◆ **ENCARGO 1**
Devuelve de la crítica de «La caja de Pandora» todo lo que va desde "Con casi seis" hasta "tranquila vida cotidiana.".
◆ **ENCARGO 2**
Escribe cómo sigue la crítica de cine sobre «La caja de Pandora» a partir de su última frase.

◆ **TEXTO PARA LEER**
###

Crítica de cine: “La caja de Pandora”, los males de la sangre

Con casi seis años de retraso, llega por fin a nuestra cartelera, este excepcional largometraje turco, el cual ganó el importante premio a la mejor película en el festival español de San Sebastián del 2008. Dirigido por la realizadora Yesim Ustaoglu, analizamos un drama que hunde sus raíces en la gran tradición fílmica europea, y que explora, en 112 minutos, las secuencias de un grupo familiar que, ante el deterioro físico y mental de su matriarca, debe enfrentar los traumas y la profunda disfuncionalidad, que esconden detrás una aparente y tranquila vida cotidiana.


“Pero el amor te mintió, y lo que había en mí de destruido continúa destruyendo, matando a mis nietos uno tras otro. No hace falta tirarse por la ventana para morir, otros como tú mueren bien vivos. No hay liberación para ti. Vayas donde vayas, hagas lo que hagas, el horror y la locura te esperan. Gesticula cuanto quieras, mi pequeño halcón, porque no escaparás. Créelo, gesticula. Tu madre y yo siempre estaremos aquí para aplastarte con nuestra desgracia”.

###

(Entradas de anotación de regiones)
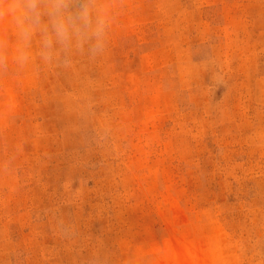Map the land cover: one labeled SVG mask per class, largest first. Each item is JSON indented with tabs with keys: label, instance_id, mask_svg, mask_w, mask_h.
Wrapping results in <instances>:
<instances>
[{
	"label": "rangeland",
	"instance_id": "1",
	"mask_svg": "<svg viewBox=\"0 0 264 264\" xmlns=\"http://www.w3.org/2000/svg\"><path fill=\"white\" fill-rule=\"evenodd\" d=\"M97 3L0 75V264H264V0Z\"/></svg>",
	"mask_w": 264,
	"mask_h": 264
},
{
	"label": "clouds",
	"instance_id": "2",
	"mask_svg": "<svg viewBox=\"0 0 264 264\" xmlns=\"http://www.w3.org/2000/svg\"><path fill=\"white\" fill-rule=\"evenodd\" d=\"M7 20L15 33L10 45L0 33V75L13 68L24 71L35 57L50 64L63 54V66L69 57L87 46L93 54L103 52L109 18L97 0H0V23ZM39 36L40 48L33 51Z\"/></svg>",
	"mask_w": 264,
	"mask_h": 264
}]
</instances>
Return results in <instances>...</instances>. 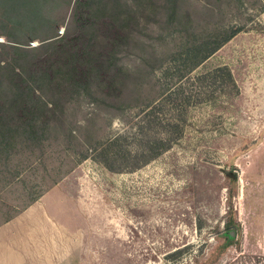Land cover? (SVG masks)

###

◆ **RESPUESTA FINAL 1**
Con casi seis años de retraso, llega por fin a nuestra cartelera, este excepcional largometraje turco, el cual ganó el importante premio a la mejor película en el festival español de San Sebastián del 2008. Dirigido por la realizadora Yesim Ustaoglu, analizamos un drama que hunde sus raíces en la gran tradición fílmica europea, y que explora, en 112 minutos, las secuencias de un grupo familiar que, ante el deterioro físico y mental de su matriarca, debe enfrentar los traumas y la profunda disfuncionalidad, que esconden detrás una aparente y tranquila vida cotidiana.

◆ **RESPUESTA FINAL 2**
Emmanuel Carrère, en Una novela rusa

Es una película potente La caja de Pandora (Pandora’nin kutusu, 2008), una de esas piezas que, además de generar una sensación de desasosiego en el espectador que la observa, provoca todas esas reflexiones que vienen de la mano con un relato que explora en el sinsentido de la existencia, sobre todos los ámbitos de cualquier derrotero humano, aquí en Santiago de Chile, o allá en Estambul, en el último rincón europeo de la península de Tracia.

Abandonada en un pueblo de provincias, de pronto la anciana Nusret (interpretado por la actriz Tsilla Chelton, quien obtuvo el galardón a mejor actriz en San Sebastián 2008 por este rol), se extravía desde la casa donde vive sola. De aquel hecho, sus tres hijos reciben la noticia en Estambul. La desaparición de la madre, así, desencadena un viaje en conjunto entre las dos mujeres (Nesrin y Güzin) y el varón (Mehmet) –de edades que oscilan entre los 40 y los 50 años-, a fin de rastrear las coordenadas de la perdida matriarca del clan.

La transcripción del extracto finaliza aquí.